Les pièces jointes à la requête établissent que le pétitionnaire a été créé chevalier de l’ordre de la Légion d’honneur par arrêté du 15 octobre 1817, et ce à dater du 8 janvier 1809, et, d’après ladite requête, il aurait reçu jusqu’en 1813 la pension de 250 fr. attachée à cette qualité.

La commission a l’honneur de proposer le dépôt de cette pétition sur le bureau pendant la discussion du projet présenté à la chambre.

- Ces conclusions sont adoptées.


M. Henot, rapporteur. - « Par pétition datée de Souvret, le 25 février 1843, le sieur Delbecque, ancien militaire, réclame le payement de sa dotation sur l’octroi du Rhin. »
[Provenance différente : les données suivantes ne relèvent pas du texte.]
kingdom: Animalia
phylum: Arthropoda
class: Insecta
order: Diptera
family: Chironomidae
Le pétitionnaire expose qu’il a reçu à la bataille de Wagram une balle au genou, et que cet événement le força à se servir d’une jambe de bois ; il ajoute que le gouvernement français le dota d’une pension annuelle de 500 fr. sur l’octroi du Rhin, et qu’il a réclamé en vain la continuation de cette pension ; il est à remarquer que le sieur Delbecque, qui n’a joint à sa requête aucune pièce qui constaterait la véracité de ses allégations, assure que les réclamations qu’il a faites antérieurement ont été rejetées parce qu’elles avaient été tardivement faites, et, s’il en est ainsi celle qu’il adresse à la chambre est entachée du même vice. Il est conséquemment à supposer que les réclamations du pétition auront été postérieures au 31 décembre 1817, et qu’elles auront été conséquemment frappées de la déchéance que le gouvernement des Pays-Bas avait attachée à toutes les réclamations de la nature de celle qui nous occupe, qui n’auraient pas été faites avant cette époque.

En conséquence de ce qui précède, votre commission a l’honneur de proposer l’ordre du jour.
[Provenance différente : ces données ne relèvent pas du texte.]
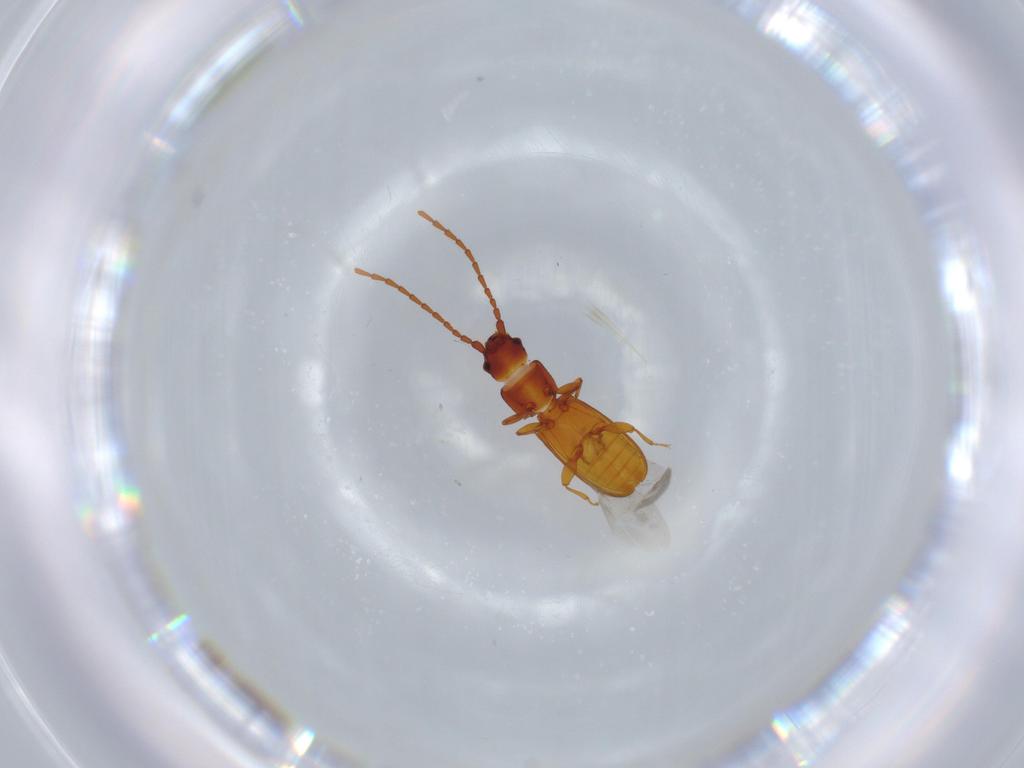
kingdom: Animalia
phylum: Arthropoda
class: Insecta
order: Coleoptera
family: Laemophloeidae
- Ces conclusions sont adoptées.


M. Henot, rapporteur. - « Par pétition datée de Bruges, le 17 février 1843, les sieurs Jean Torreborre-Bogaert, François Moerloose et Pierre Torreborre-Janssens, directeurs du service des barques d’Ostende à Bruges, et de Bruges à Gand, et vice-versâ, demandent une indemnité pour les pertes qu’ils ont essuyées par suite de l’établissement du chemin de fer. »
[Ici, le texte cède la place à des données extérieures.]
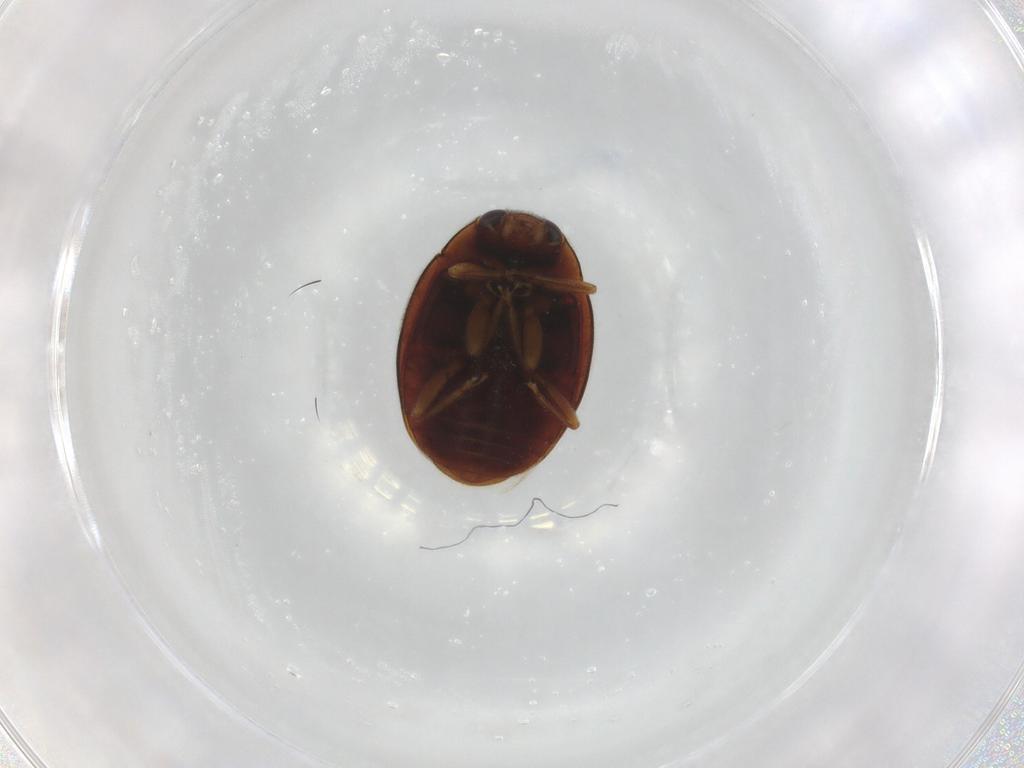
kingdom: Animalia
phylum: Arthropoda
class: Insecta
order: Coleoptera
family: Coccinellidae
La chambre voudra bien se rappeler qu’elle a été appelée plus d’une fois à s’occuper de la réclamation que le sieur Torreborre-Bogaert et compagnie ont cru convenable de renouveler, de sorte que les différentes décisions qu’elle a prises, ne les ont pas rebutés ; les directeurs des barques de Bruges, après avoir succombé dans les demandes en indemnité qu’ils avaient formées individuellement, n’ont pas craint de présenter cette fois leur demande collectivement, dans l’espoir, sans doute, qu’ils seraient plus heureux.

Le sieur Torreborre-Janssens ayant, par sa requête du 7 mars 1842, réclamé l’indemnité qu’il réclame derechef aujourd’hui, la chambre ordonna, dans la séance du 21 mai suivant, le dépôt de sa requête au bureau des renseignements.

Le sieur Moerloose ayant formé la même demande par sa requête en date du 4 avril 1842, la chambre ordonna également le 21 mai suivant le dépôt de cette pièce au bureau des renseignements.

Le sieur Toreborre, enfin, s’étant également adressé à la chambre afin d’obtenir une indemnité, sa requête fût renvoyée à la commission des finances, et sur le rapport que fît l’honorable M. Mast de Vries, au nom de cette commission, la chambre finit par adopter l’ordre du jour dans sa séance du 31 mai 1842.

Ce que la chambre a fait le 31 mai 1842, elle le fera encore aujourd’hui ; elle a reconnu alors que la responsabilité de l’Etat n’aurait pas de bornes, si les pertes essuyées par les directeurs des barques de Bruges devaient être bonifiées par lui, et la commission à conséquemment l’honorable de proposer à la chambre de passer à l’ordre du jour.

- Ces conclusions sont adoptées.


M. Henot, rapporteur. - « Par pétition signée à Bruges le 30 septembre 1843, le sieur Dewaele, ancien directeur des barques entre Bruges et Gand, demande une indemnité pour les pertes qu’il a essuyées par l’établissement du chemin de fer. »

Le pétitionnaire se trouve dans le même cas que les sieurs Torreborre-Bogaert et autres ; la chambre ayant passé à l’ordre du jour sur leur requête, la commission propose d’en faire de même sur la réclamation du sieur Dewaele.

- Ces conclusions sont adoptées.

La séance est levée à 4 heures et quart.